International career^{‡}
- 2011: Turkey U15 / 2 / (0)
- 2011–2012: Turkey U16 / 10 / (2)
- 2012: Turkey U17 / 5 / (0)
- 2013: Turkey U18 / 2 / (0)
- 2017: Turkey U21 / 3 / (1)

= Berk Yıldız =

Turkish footballer

Berk Yıldız (born 9 January 1996) is a Turkish professional footballer who plays as a midfielder for TFF 2. Lig club Şanlıurfaspor.

==Professional career==
A youth product for Galatasaray, Berk made one appearance for them in a 4–1 Turkish Cup win over Adana Demirspor on 10 January 2012, becoming the fourth youngest first-team player of Galatasaray.

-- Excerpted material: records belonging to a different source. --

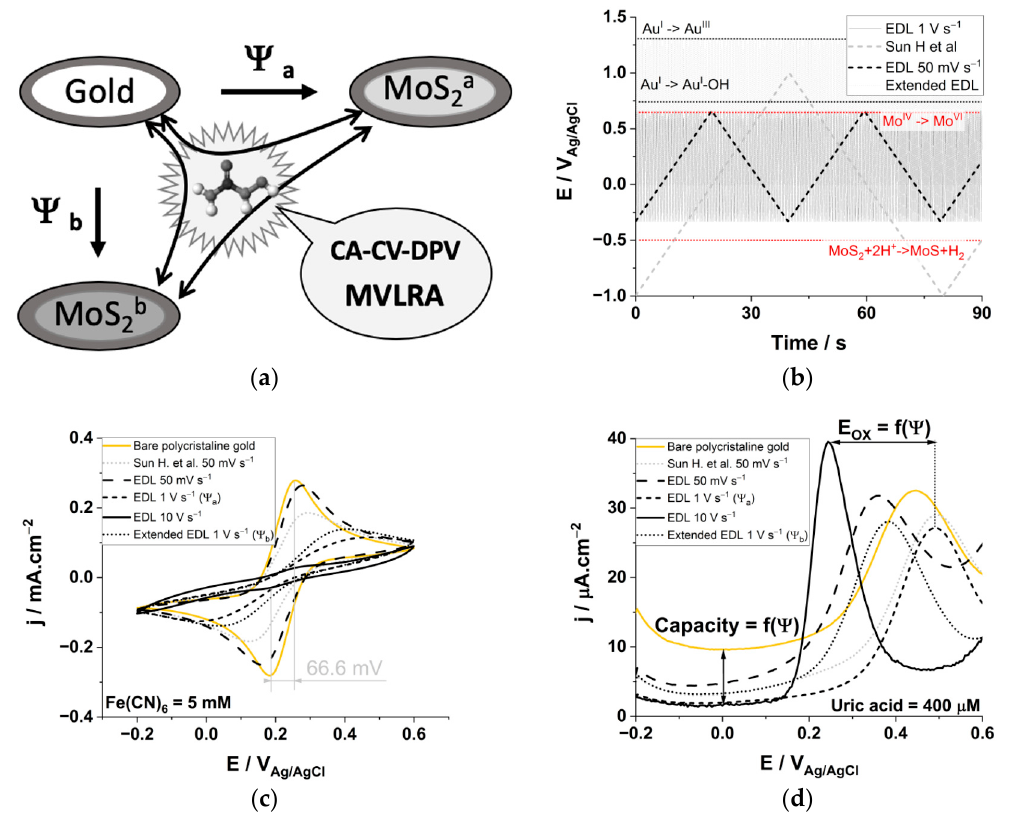
Figure 1. ( a ) Commercial gold electrodes are modified with MoS 2 using different waveform polarization (Y n = a,b ) and the concentration of hydroxyurea (HU) is estimated from multiple electro-analytical techniques (ca., chronoamperometry {CA}, cyclic voltammetry {CV} and differential pulse voltammetry {DPV}) using multivariate analytical tools. ( b ) The triangular waveforms used for the electro-deposition of MoS 2 on the gold electrode, MoS 2 redox reaction occurs simultaneously for polarization potential below − 0.5 V Ag/AgCl and above 0.7 V Ag/AgCl (red dotted lines). For polarization potential > 0.8 V Ag/AgCl , gold hydroxylation and oxidation occur (black dotted lines). ( c ) Cyclic voltammograms of the electrodes in the presence of 5 mM ferrocyanide/ferricyanide at 0.1 V s − 1 in PBS pH 7.4 at a bare electrode (yellow), a MoS 2 modified electrodes deposited by CV between (Grey dotted, Sun. H et al.) − 1/+1 V Ag/AgCl , (“EDL”) − 0.3/+0.7 V Ag/AgCl , (“Extended EDL”) 0/+1.4 V Ag/AgCl . ( d ) Differential pulse voltammograms corresponding to the electrochemical signature of 400 mM uric acid in PBS pH 7.4.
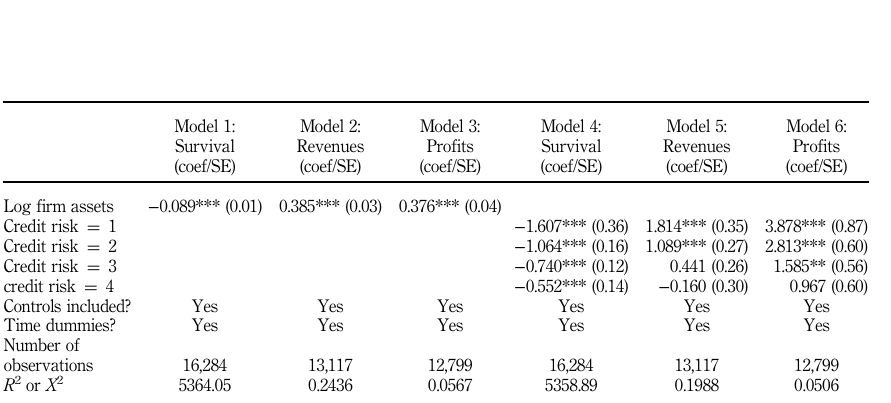
Table AII. Assets and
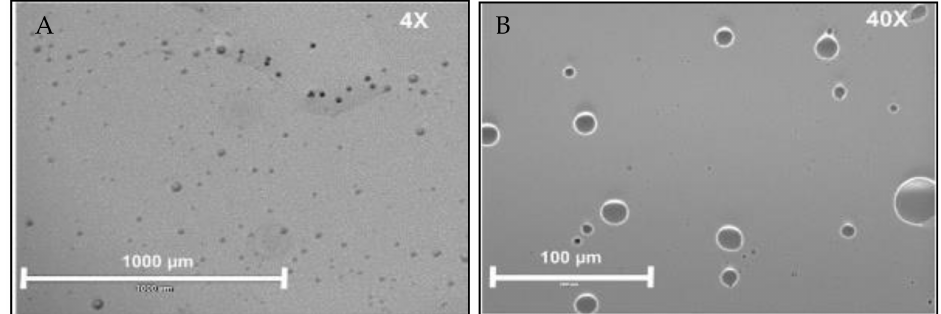
Figure 2. Light microscopy images of the gelatin microspheres.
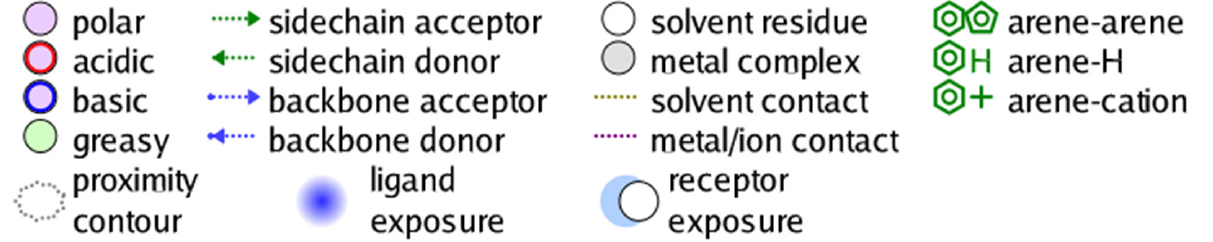
Figure 2. Descriptive denotation for in-pose interactions projected by MOE2015.10 molecular docking simulation.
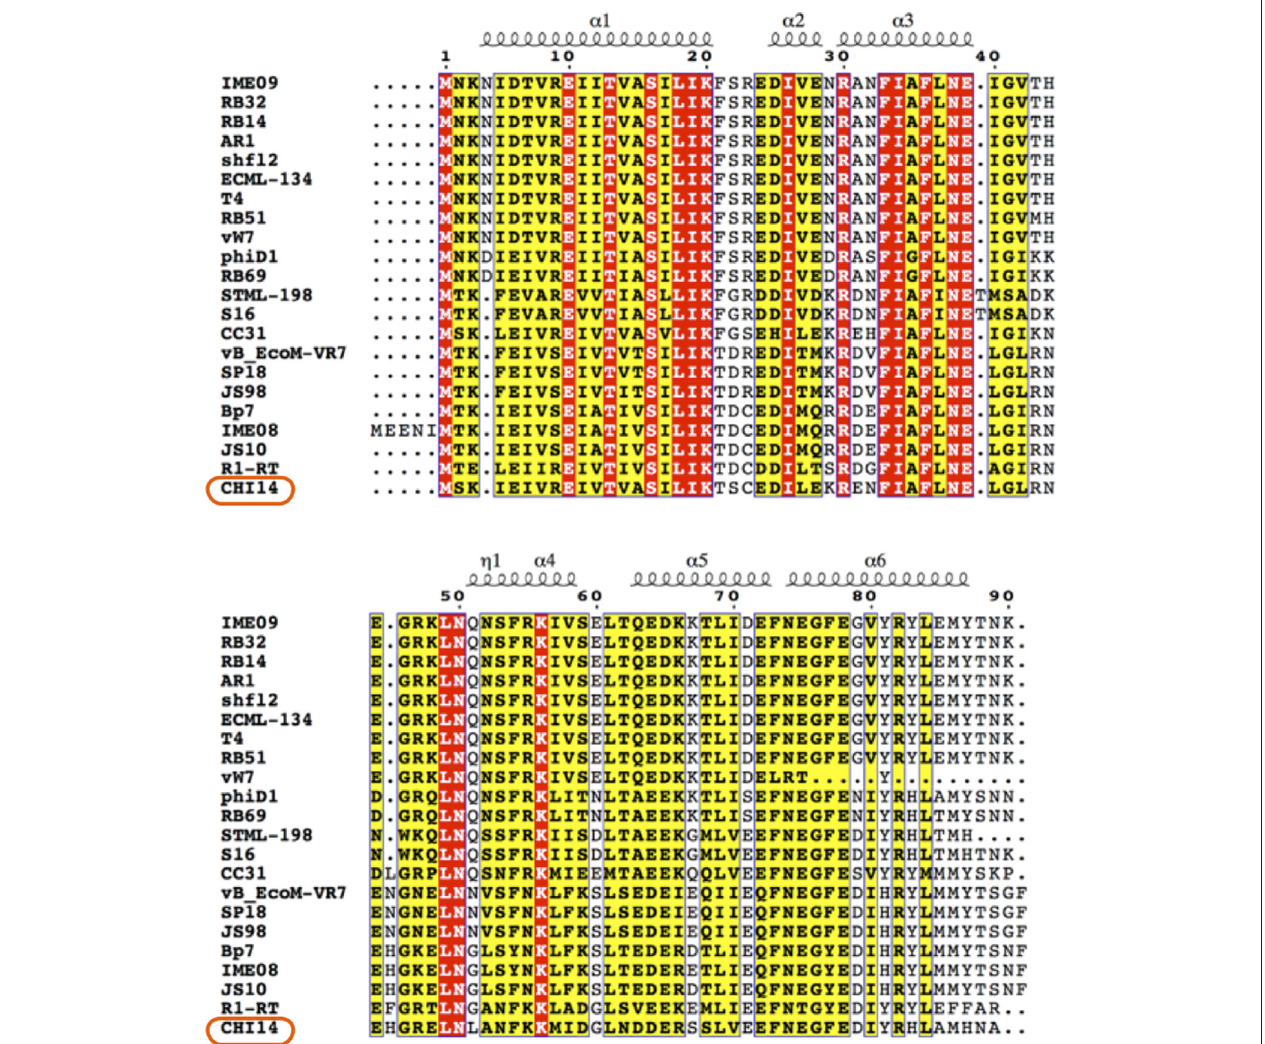
FIGURE 7 | Alignment of AsiA from 8 CHI14 and related phages. The N-terminal region of AsiA is highly conserved among phages while the C-terminal region is more varied. The protein secondary structure prediction is overlaid on the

Berk transferred to Elazığspor and after a couple successful seasons moved to Yeni Malatyaspor on 10 January 2018. He made his professional debut for Malataspor in a 3–1 Süper Lig win over Kardemir Karabükspor on 25 February 2018.

On 13 July 2019, he joined Adana Demirspor on loan for two years.

On 26 January 2023, Yıldız signed a 2.5-year contract with Boluspor.